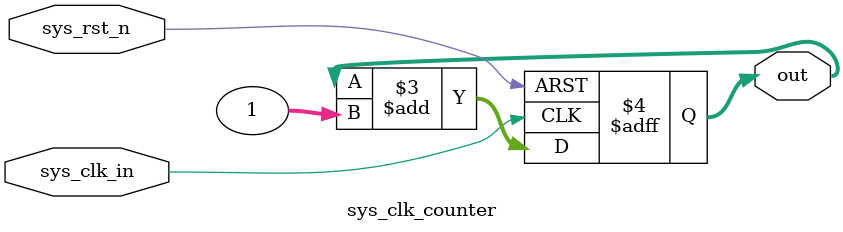
<source format=v>



module sys_clk_counter(
input sys_rst_n,
input sys_clk_in,
output reg [31:0] out
);
always @ (posedge sys_clk_in or negedge sys_rst_n)
begin
    if(!sys_rst_n)
        out<=0;
        else
        out<=out+1;
    end
endmodule 
</source>
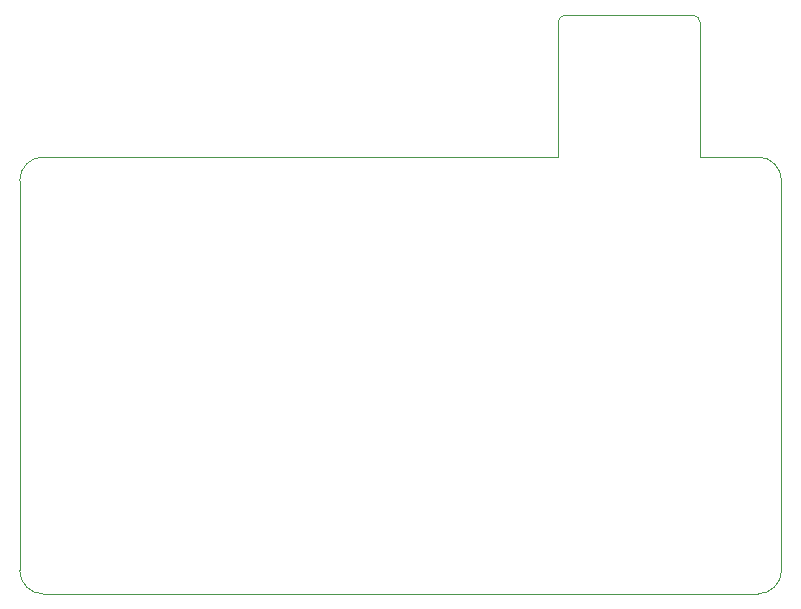
<source format=gm1>
G04 #@! TF.GenerationSoftware,KiCad,Pcbnew,(6.0.5)*
G04 #@! TF.CreationDate,2022-06-23T18:32:15+02:00*
G04 #@! TF.ProjectId,microjuice,6d696372-6f6a-4756-9963-652e6b696361,rev?*
G04 #@! TF.SameCoordinates,Original*
G04 #@! TF.FileFunction,Profile,NP*
%FSLAX46Y46*%
G04 Gerber Fmt 4.6, Leading zero omitted, Abs format (unit mm)*
G04 Created by KiCad (PCBNEW (6.0.5)) date 2022-06-23 18:32:15*
%MOMM*%
%LPD*%
G01*
G04 APERTURE LIST*
G04 #@! TA.AperFunction,Profile*
%ADD10C,0.100000*%
G04 #@! TD*
G04 APERTURE END LIST*
D10*
X136200000Y-88000000D02*
G75*
G03*
X135600000Y-88600000I0J-600000D01*
G01*
X147600000Y-88600000D02*
X147600000Y-100000000D01*
X92000000Y-100000000D02*
G75*
G03*
X90000000Y-102000000I0J-2000000D01*
G01*
X136200000Y-88000000D02*
X147000000Y-88000000D01*
X147600000Y-100000000D02*
X152500000Y-100000000D01*
X147600000Y-88600000D02*
G75*
G03*
X147000000Y-88000000I-600000J0D01*
G01*
X154500000Y-102000000D02*
G75*
G03*
X152500000Y-100000000I-2000000J0D01*
G01*
X152500000Y-137000000D02*
X92000000Y-137000000D01*
X152500000Y-137000000D02*
G75*
G03*
X154500000Y-135000000I0J2000000D01*
G01*
X90000000Y-135000000D02*
G75*
G03*
X92000000Y-137000000I2000000J0D01*
G01*
X92000000Y-100000000D02*
X135600000Y-100000000D01*
X135600000Y-100000000D02*
X135600000Y-88600000D01*
X90000000Y-135000000D02*
X90000000Y-102000000D01*
X154500000Y-102000000D02*
X154500000Y-135000000D01*
M02*

</source>
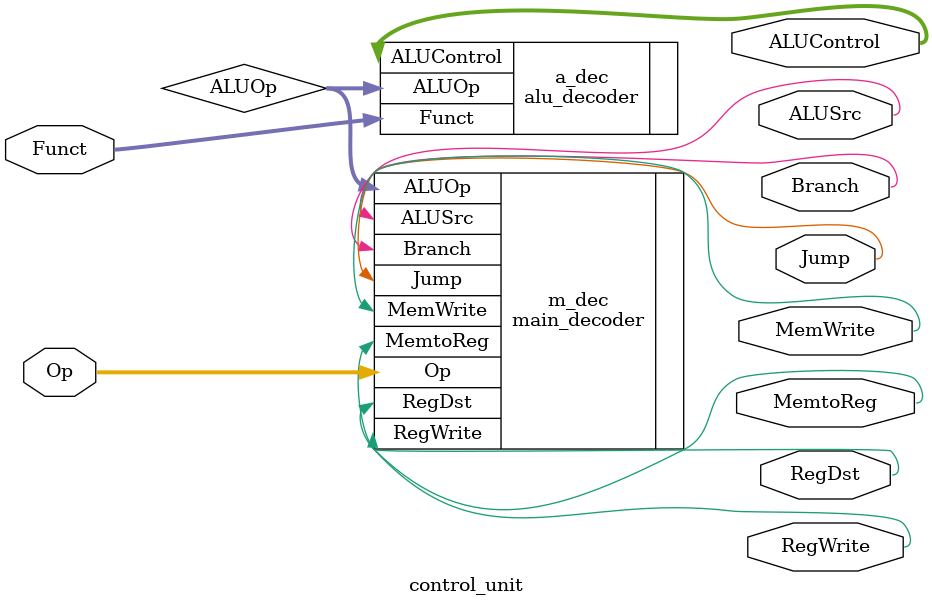
<source format=v>

module control_unit (Op, Funct, MemtoReg, MemWrite, Branch, ALUControl, ALUSrc, RegDst, RegWrite, Jump);

//===========================================================
// Port Declarations
//===========================================================
input  [5:0] Op;        // 6-bit opcode from the instruction
input  [5:0] Funct;     // 6-bit function code for R-type instructions
output MemtoReg;        // Control signal to select between ALU result and memory data
output MemWrite;        // Control signal to enable memory write
output Branch;         // Control signal to enable branching
output ALUSrc;         // Control signal to select between register and immediate for ALU
output RegDst;         // Control signal to select destination register
output RegWrite;       // Control signal to enable register write
output Jump;          // Control signal to enable jump operations
output [2:0] ALUControl; // 3-bit control signal for ALU operation

// Internal wire for ALU operation codes
wire [1:0] ALUOp;     // 2-bit ALU operation code for ALU decoding

//===========================================================
// Module Instantiations
//===========================================================
// Instantiate the main decoder to generate control signals based on the opcode
main_decoder m_dec (
    .Op(Op),
    .MemtoReg(MemtoReg),
    .MemWrite(MemWrite),
    .Branch(Branch),
    .ALUSrc(ALUSrc),
    .RegDst(RegDst),
    .RegWrite(RegWrite),
    .ALUOp(ALUOp),
    .Jump(Jump)
);

// Instantiate the ALU decoder to generate ALU control signals based on the function code
alu_decoder a_dec (
    .Funct(Funct),
    .ALUOp(ALUOp),
    .ALUControl(ALUControl)
);

endmodule

</source>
__________
• _Exercise directions_: Please repeat, with no pictures, each line from the start of the records above through the line with "RegDst, RegWrite, Jump);", inclusive, and only those.

• _Result of the exercise_:
<source format=v>



module sys_clk_counter(
input sys_rst_n,
input sys_clk_in,
output reg [31:0] out
);
always @ (posedge sys_clk_in or negedge sys_rst_n)
begin
    if(!sys_rst_n)
        out<=0;
        else
        out<=out+1;
    end
endmodule 
</source>
<source format=gm1>
G04 #@! TF.GenerationSoftware,KiCad,Pcbnew,(6.0.5)*
G04 #@! TF.CreationDate,2022-06-23T18:32:15+02:00*
G04 #@! TF.ProjectId,microjuice,6d696372-6f6a-4756-9963-652e6b696361,rev?*
G04 #@! TF.SameCoordinates,Original*
G04 #@! TF.FileFunction,Profile,NP*
%FSLAX46Y46*%
G04 Gerber Fmt 4.6, Leading zero omitted, Abs format (unit mm)*
G04 Created by KiCad (PCBNEW (6.0.5)) date 2022-06-23 18:32:15*
%MOMM*%
%LPD*%
G01*
G04 APERTURE LIST*
G04 #@! TA.AperFunction,Profile*
%ADD10C,0.100000*%
G04 #@! TD*
G04 APERTURE END LIST*
D10*
X136200000Y-88000000D02*
G75*
G03*
X135600000Y-88600000I0J-600000D01*
G01*
X147600000Y-88600000D02*
X147600000Y-100000000D01*
X92000000Y-100000000D02*
G75*
G03*
X90000000Y-102000000I0J-2000000D01*
G01*
X136200000Y-88000000D02*
X147000000Y-88000000D01*
X147600000Y-100000000D02*
X152500000Y-100000000D01*
X147600000Y-88600000D02*
G75*
G03*
X147000000Y-88000000I-600000J0D01*
G01*
X154500000Y-102000000D02*
G75*
G03*
X152500000Y-100000000I-2000000J0D01*
G01*
X152500000Y-137000000D02*
X92000000Y-137000000D01*
X152500000Y-137000000D02*
G75*
G03*
X154500000Y-135000000I0J2000000D01*
G01*
X90000000Y-135000000D02*
G75*
G03*
X92000000Y-137000000I2000000J0D01*
G01*
X92000000Y-100000000D02*
X135600000Y-100000000D01*
X135600000Y-100000000D02*
X135600000Y-88600000D01*
X90000000Y-135000000D02*
X90000000Y-102000000D01*
X154500000Y-102000000D02*
X154500000Y-135000000D01*
M02*

</source>
<source format=v>

module control_unit (Op, Funct, MemtoReg, MemWrite, Branch, ALUControl, ALUSrc, RegDst, RegWrite, Jump);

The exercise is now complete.